DOCUMENT EXCERPT |
The Shrine of the Three Kings (German Dreikönigsschrein or Der Dreikönigenschrein), Tomb of the Three Kings, or Tomb of the Three Magi is a reliquary traditionally believed to contain the bones of the Biblical Magi, also known as the Three Kings or the Three Wise Men.  The shrine is a large gilded and decorated triple sarcophagus placed above and behind the high altar of Cologne Cathedral in western Germany.  Built approximately from 1180 to 1225, it is considered the high point of Mosan art and the largest reliquary in the Western world.

History

The "relics of the Magi" were originally situated at Constantinople, but brought to Milan in an oxcart by Eustorgius I, the city's bishop, to whom they were entrusted by the Emperor Constantine in 314. Eight centuries later in 1164, Holy Roman Emperor Frederick Barbarossa took the relics of the Magi from the church of Saint Eustorgio in Milan and gave them to the Archbishop of Cologne, Rainald of Dassel. The relics have since attracted a constant stream of pilgrims to Cologne."In the days of Philipp of Heinsberg the shrine of the three magi was built. This was told to me by some eyewitnesses who were present when the three magi were put into the shrine." — Vita EustorgiiParts of the shrine were designed by the famous medieval goldsmith Nicholas of Verdun, who began work on it in 1180 or 1181. It has elaborate gold sculptures of the prophets and apostles, and scenes from the life of Christ. The shrine was completed circa 1225.

Around 1199, King Otto IV gave three golden crowns, purported to be made for the three wise men, as a present to the church of Cologne. Because of the importance of the shrine and the cathedral for the later development of the city, the coat of arms of Cologne still shows these three crowns symbolizing the Three Kings.

EXTRACTED ENTRIES |

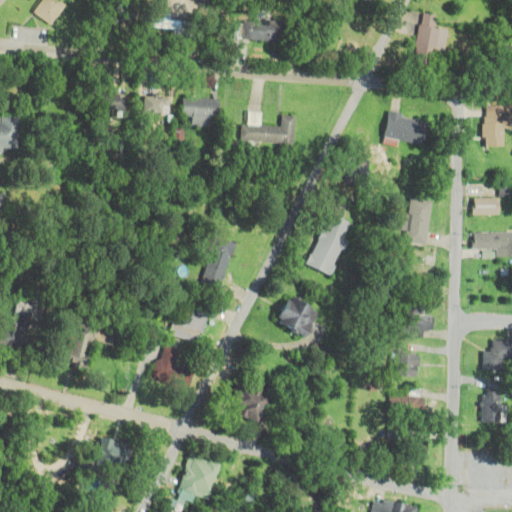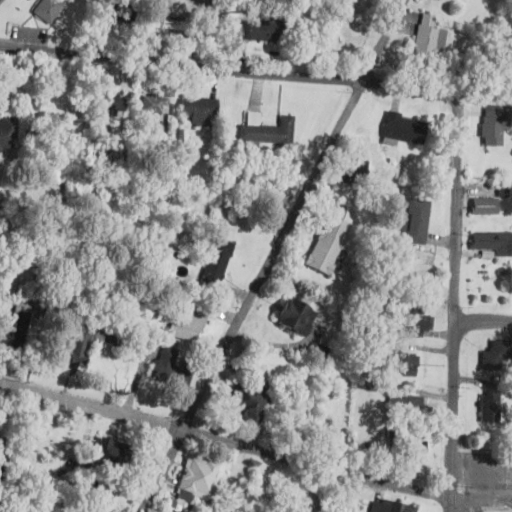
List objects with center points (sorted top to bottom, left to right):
building: (47, 11)
building: (114, 11)
building: (171, 26)
building: (258, 30)
building: (424, 41)
road: (230, 68)
building: (105, 100)
building: (156, 103)
building: (198, 111)
building: (492, 124)
building: (402, 129)
building: (98, 131)
building: (266, 132)
building: (5, 135)
building: (352, 172)
building: (480, 207)
building: (412, 222)
building: (492, 243)
building: (324, 245)
road: (272, 257)
building: (212, 264)
road: (454, 305)
building: (289, 318)
building: (188, 319)
building: (412, 321)
road: (483, 324)
building: (13, 327)
building: (76, 344)
building: (314, 352)
building: (494, 355)
building: (402, 366)
building: (169, 369)
building: (373, 385)
building: (243, 404)
building: (403, 404)
building: (486, 409)
building: (413, 451)
road: (254, 452)
building: (103, 456)
building: (193, 478)
building: (97, 506)
building: (386, 507)
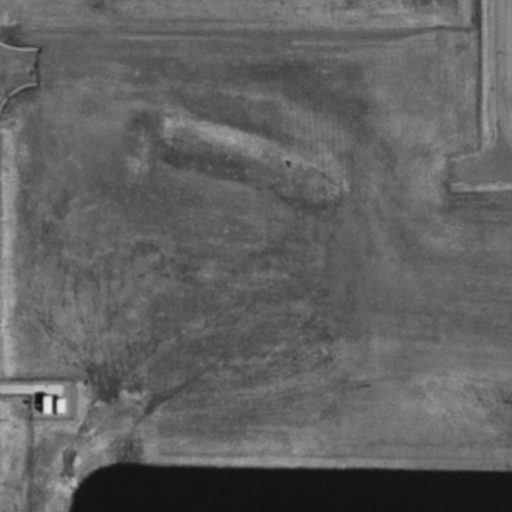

EXERCISES TO COMPLETE |
1) According to the text on the Shrine of the Three Kings, who gave three golden crowns to the church of Cologne around 1199?
2) Reproduce the passage of the Shrine of the Three Kings text from "The Shrine of the Three Kings" up to and including "the Western world.".

RESULTS OF THE EXERCISE |
1) King Otto IV

2)
The Shrine of the Three Kings (German Dreikönigsschrein or Der Dreikönigenschrein), Tomb of the Three Kings, or Tomb of the Three Magi is a reliquary traditionally believed to contain the bones of the Biblical Magi, also known as the Three Kings or the Three Wise Men.  The shrine is a large gilded and decorated triple sarcophagus placed above and behind the high altar of Cologne Cathedral in western Germany.  Built approximately from 1180 to 1225, it is considered the high point of Mosan art and the largest reliquary in the Western world.